On ne parle donc pas de technologies révolutionnaires. Mais de solutions qui ont du sens pour mettre un peu « de pragmatisme » dans les rouages d’un établissement pour en améliorer l’organisation. Autre exemple, dans les services de soins critiques, une étude a dénombré près de 2000 alarmes sonores par patient et par jour. Réduire le bruit ou le nombre de ces alarmes grâce à la technologie permet aux soignants d’être moins stressés et aux patients de mieux récupérer dans un environnement plus apaisé. Là encore, saupoudrer d’un peu de pragmatisme les flux d’un établissement permet aux soignants de ne recevoir que les alarmes prioritaires et d’alléger ainsi leur charge de travail, physique et mentale. En dehors de l’hôpital, la technologie au service des urgences a aussi son rôle à jouer avec des outils technologiques qui permettent aux patients de rentrer chez eux et d’être monitorés à domicile.
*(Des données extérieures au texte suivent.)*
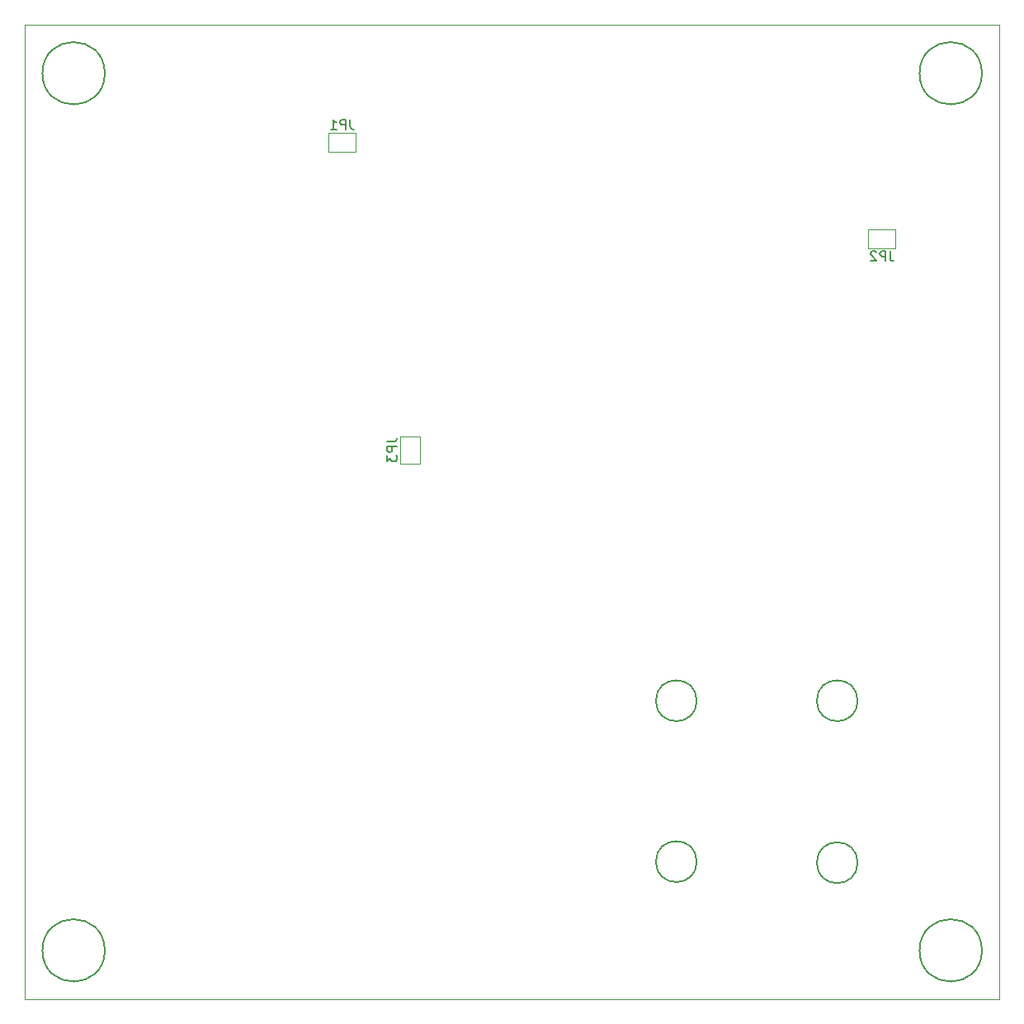
<source format=gbo>
G04 #@! TF.GenerationSoftware,KiCad,Pcbnew,7.0.8-7.0.8~ubuntu22.04.1*
G04 #@! TF.CreationDate,2023-10-06T16:41:22-07:00*
G04 #@! TF.ProjectId,feedbackController,66656564-6261-4636-9b43-6f6e74726f6c,rev?*
G04 #@! TF.SameCoordinates,Original*
G04 #@! TF.FileFunction,Legend,Bot*
G04 #@! TF.FilePolarity,Positive*
%FSLAX46Y46*%
G04 Gerber Fmt 4.6, Leading zero omitted, Abs format (unit mm)*
G04 Created by KiCad (PCBNEW 7.0.8-7.0.8~ubuntu22.04.1) date 2023-10-06 16:41:22*
%MOMM*%
%LPD*%
G01*
G04 APERTURE LIST*
%ADD10C,0.150000*%
%ADD11C,0.120000*%
%ADD12C,2.000000*%
%ADD13C,2.100000*%
%ADD14C,3.200000*%
%ADD15R,1.700000X1.700000*%
%ADD16O,1.700000X1.700000*%
%ADD17C,1.524000*%
%ADD18O,2.500000X1.600000*%
%ADD19O,7.000000X3.500000*%
%ADD20C,1.600000*%
%ADD21R,1.500000X1.000000*%
%ADD22R,1.000000X1.500000*%
G04 #@! TA.AperFunction,Profile*
%ADD23C,0.100000*%
G04 #@! TD*
G04 APERTURE END LIST*
D10*
X87154819Y-92816666D02*
X87869104Y-92816666D01*
X87869104Y-92816666D02*
X88011961Y-92769047D01*
X88011961Y-92769047D02*
X88107200Y-92673809D01*
X88107200Y-92673809D02*
X88154819Y-92530952D01*
X88154819Y-92530952D02*
X88154819Y-92435714D01*
X88154819Y-93292857D02*
X87154819Y-93292857D01*
X87154819Y-93292857D02*
X87154819Y-93673809D01*
X87154819Y-93673809D02*
X87202438Y-93769047D01*
X87202438Y-93769047D02*
X87250057Y-93816666D01*
X87250057Y-93816666D02*
X87345295Y-93864285D01*
X87345295Y-93864285D02*
X87488152Y-93864285D01*
X87488152Y-93864285D02*
X87583390Y-93816666D01*
X87583390Y-93816666D02*
X87631009Y-93769047D01*
X87631009Y-93769047D02*
X87678628Y-93673809D01*
X87678628Y-93673809D02*
X87678628Y-93292857D01*
X87154819Y-94197619D02*
X87154819Y-94816666D01*
X87154819Y-94816666D02*
X87535771Y-94483333D01*
X87535771Y-94483333D02*
X87535771Y-94626190D01*
X87535771Y-94626190D02*
X87583390Y-94721428D01*
X87583390Y-94721428D02*
X87631009Y-94769047D01*
X87631009Y-94769047D02*
X87726247Y-94816666D01*
X87726247Y-94816666D02*
X87964342Y-94816666D01*
X87964342Y-94816666D02*
X88059580Y-94769047D01*
X88059580Y-94769047D02*
X88107200Y-94721428D01*
X88107200Y-94721428D02*
X88154819Y-94626190D01*
X88154819Y-94626190D02*
X88154819Y-94340476D01*
X88154819Y-94340476D02*
X88107200Y-94245238D01*
X88107200Y-94245238D02*
X88059580Y-94197619D01*
X138783333Y-73254819D02*
X138783333Y-73969104D01*
X138783333Y-73969104D02*
X138830952Y-74111961D01*
X138830952Y-74111961D02*
X138926190Y-74207200D01*
X138926190Y-74207200D02*
X139069047Y-74254819D01*
X139069047Y-74254819D02*
X139164285Y-74254819D01*
X138307142Y-74254819D02*
X138307142Y-73254819D01*
X138307142Y-73254819D02*
X137926190Y-73254819D01*
X137926190Y-73254819D02*
X137830952Y-73302438D01*
X137830952Y-73302438D02*
X137783333Y-73350057D01*
X137783333Y-73350057D02*
X137735714Y-73445295D01*
X137735714Y-73445295D02*
X137735714Y-73588152D01*
X137735714Y-73588152D02*
X137783333Y-73683390D01*
X137783333Y-73683390D02*
X137830952Y-73731009D01*
X137830952Y-73731009D02*
X137926190Y-73778628D01*
X137926190Y-73778628D02*
X138307142Y-73778628D01*
X137354761Y-73350057D02*
X137307142Y-73302438D01*
X137307142Y-73302438D02*
X137211904Y-73254819D01*
X137211904Y-73254819D02*
X136973809Y-73254819D01*
X136973809Y-73254819D02*
X136878571Y-73302438D01*
X136878571Y-73302438D02*
X136830952Y-73350057D01*
X136830952Y-73350057D02*
X136783333Y-73445295D01*
X136783333Y-73445295D02*
X136783333Y-73540533D01*
X136783333Y-73540533D02*
X136830952Y-73683390D01*
X136830952Y-73683390D02*
X137402380Y-74254819D01*
X137402380Y-74254819D02*
X136783333Y-74254819D01*
X83383333Y-59754819D02*
X83383333Y-60469104D01*
X83383333Y-60469104D02*
X83430952Y-60611961D01*
X83430952Y-60611961D02*
X83526190Y-60707200D01*
X83526190Y-60707200D02*
X83669047Y-60754819D01*
X83669047Y-60754819D02*
X83764285Y-60754819D01*
X82907142Y-60754819D02*
X82907142Y-59754819D01*
X82907142Y-59754819D02*
X82526190Y-59754819D01*
X82526190Y-59754819D02*
X82430952Y-59802438D01*
X82430952Y-59802438D02*
X82383333Y-59850057D01*
X82383333Y-59850057D02*
X82335714Y-59945295D01*
X82335714Y-59945295D02*
X82335714Y-60088152D01*
X82335714Y-60088152D02*
X82383333Y-60183390D01*
X82383333Y-60183390D02*
X82430952Y-60231009D01*
X82430952Y-60231009D02*
X82526190Y-60278628D01*
X82526190Y-60278628D02*
X82907142Y-60278628D01*
X81383333Y-60754819D02*
X81954761Y-60754819D01*
X81669047Y-60754819D02*
X81669047Y-59754819D01*
X81669047Y-59754819D02*
X81764285Y-59897676D01*
X81764285Y-59897676D02*
X81859523Y-59992914D01*
X81859523Y-59992914D02*
X81954761Y-60040533D01*
D11*
X90500000Y-92250000D02*
X88500000Y-92250000D01*
X88500000Y-92250000D02*
X88500000Y-95050000D01*
X90500000Y-95050000D02*
X90500000Y-92250000D01*
X88500000Y-95050000D02*
X90500000Y-95050000D01*
X136550000Y-71000000D02*
X136550000Y-73000000D01*
X136550000Y-73000000D02*
X139350000Y-73000000D01*
X139350000Y-71000000D02*
X136550000Y-71000000D01*
X139350000Y-73000000D02*
X139350000Y-71000000D01*
X83950000Y-63100000D02*
X83950000Y-61100000D01*
X83950000Y-61100000D02*
X81150000Y-61100000D01*
X81150000Y-63100000D02*
X83950000Y-63100000D01*
X81150000Y-61100000D02*
X81150000Y-63100000D01*
%LPC*%
D12*
X124000000Y-55000000D03*
D13*
X133350000Y-119380000D03*
D14*
X145000000Y-55000000D03*
X55000000Y-55000000D03*
D15*
X102500000Y-105000000D03*
D16*
X102500000Y-107540000D03*
D17*
X86000000Y-143000000D03*
X88540000Y-143000000D03*
X93620000Y-143000000D03*
X98700000Y-143000000D03*
D18*
X63080000Y-93420000D03*
D19*
X58000000Y-98500000D03*
D18*
X63080000Y-95960000D03*
D19*
X58000000Y-88340000D03*
D15*
X70920000Y-144500000D03*
D16*
X73460000Y-144500000D03*
X76000000Y-144500000D03*
D12*
X100000000Y-135000000D03*
D18*
X63080000Y-128420000D03*
D19*
X58000000Y-133500000D03*
D18*
X63080000Y-130960000D03*
D19*
X58000000Y-123340000D03*
D13*
X116840000Y-119380000D03*
D12*
X116000000Y-53500000D03*
D18*
X136920000Y-101080000D03*
D19*
X142000000Y-96000000D03*
D18*
X136920000Y-98540000D03*
D19*
X142000000Y-106160000D03*
D12*
X110000000Y-109000000D03*
D14*
X145000000Y-145000000D03*
X55000000Y-145000000D03*
D13*
X116840000Y-135890000D03*
D12*
X90500000Y-133500000D03*
D13*
X133350000Y-136000000D03*
D12*
X78500000Y-138000000D03*
D18*
X63080000Y-110920000D03*
D19*
X58000000Y-116000000D03*
D18*
X63080000Y-113460000D03*
D19*
X58000000Y-105840000D03*
D20*
X92300000Y-57460000D03*
X92300000Y-60000000D03*
X92300000Y-62540000D03*
X92300000Y-65080000D03*
X92300000Y-67620000D03*
X92300000Y-70160000D03*
X92300000Y-72700000D03*
X92300000Y-75240000D03*
X92300000Y-77780000D03*
X92300000Y-80320000D03*
X92300000Y-82860000D03*
X92300000Y-85400000D03*
X92300000Y-87940000D03*
X92300000Y-90480000D03*
X94840000Y-90480000D03*
X97380000Y-90480000D03*
X99920000Y-90480000D03*
X102460000Y-90480000D03*
X105000000Y-90480000D03*
X107540000Y-90480000D03*
X107540000Y-87940000D03*
X107540000Y-85400000D03*
X107540000Y-82860000D03*
X107540000Y-80320000D03*
X107540000Y-77780000D03*
X107540000Y-75240000D03*
X107540000Y-72700000D03*
X107540000Y-70160000D03*
X107540000Y-67620000D03*
X107540000Y-65080000D03*
X107540000Y-62540000D03*
X107540000Y-60000000D03*
X107540000Y-57460000D03*
X105000000Y-60000000D03*
X105000000Y-85400000D03*
X105000000Y-82860000D03*
X102460000Y-85400000D03*
X102460000Y-82860000D03*
X99920000Y-85400000D03*
X99920000Y-82860000D03*
X97380000Y-85400000D03*
X97380000Y-82860000D03*
X94840000Y-85400000D03*
X94840000Y-82860000D03*
D21*
X89500000Y-93000000D03*
X89500000Y-94300000D03*
D22*
X137300000Y-72000000D03*
X138600000Y-72000000D03*
X83200000Y-62100000D03*
X81900000Y-62100000D03*
%LPD*%
D10*
X135450000Y-119380000D02*
G75*
G03*
X135450000Y-119380000I-2100000J0D01*
G01*
X148200000Y-55000000D02*
G75*
G03*
X148200000Y-55000000I-3200000J0D01*
G01*
X58200000Y-55000000D02*
G75*
G03*
X58200000Y-55000000I-3200000J0D01*
G01*
X118940000Y-119380000D02*
G75*
G03*
X118940000Y-119380000I-2100000J0D01*
G01*
X148200000Y-145000000D02*
G75*
G03*
X148200000Y-145000000I-3200000J0D01*
G01*
X58200000Y-145000000D02*
G75*
G03*
X58200000Y-145000000I-3200000J0D01*
G01*
X118940000Y-135890000D02*
G75*
G03*
X118940000Y-135890000I-2100000J0D01*
G01*
X135450000Y-136000000D02*
G75*
G03*
X135450000Y-136000000I-2100000J0D01*
G01*
D23*
X150000000Y-50000000D02*
X50000000Y-50000000D01*
X50000000Y-50000000D02*
X50000000Y-150000000D01*
X150000000Y-150000000D02*
X150000000Y-50000000D01*
X50000000Y-150000000D02*
X150000000Y-150000000D01*
M02*

</source>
Où en est-on dans l’implémentation des nouvelles technologies à l’hôpital aujourd’hui ? Le numérique est une solution sur le long terme. Avec le développement du Plan Ma Santé 2022, un travail considérable a été fait par les équipes de la DNS pour mettre en place la colonne vertébrale de notre système de soins. Désormais, l’infrastructure, les guidelines et les premiers outils sont là. Je ne crois pas que le sujet soit économique. Le vrai sujet sur l’implémentation du numérique concerne plutôt l’interopérabilité et la communication entre les systèmes. Il ne s’agit pas de tout transformer mais de partir de l’existant et adapter pas à pas, pour favoriser l’adoption des technologies auprès des soignants et leur donner les informations utiles à leur mission première : soigner et sauver des vies. Par la suite, nous pourrons monter en gamme avec des algorithmes de traitement de données, des outils d’aide au diagnostic basés sur l’Intelligence Artificielle… Mais il faut d’abord mettre en avant des technologies qui ont du sens, des choses simples avec des bénéfices visibles immédiats afin de réduire la pression chez les soignants en leur montrant que le numérique est réellement bénéfique au quotidien.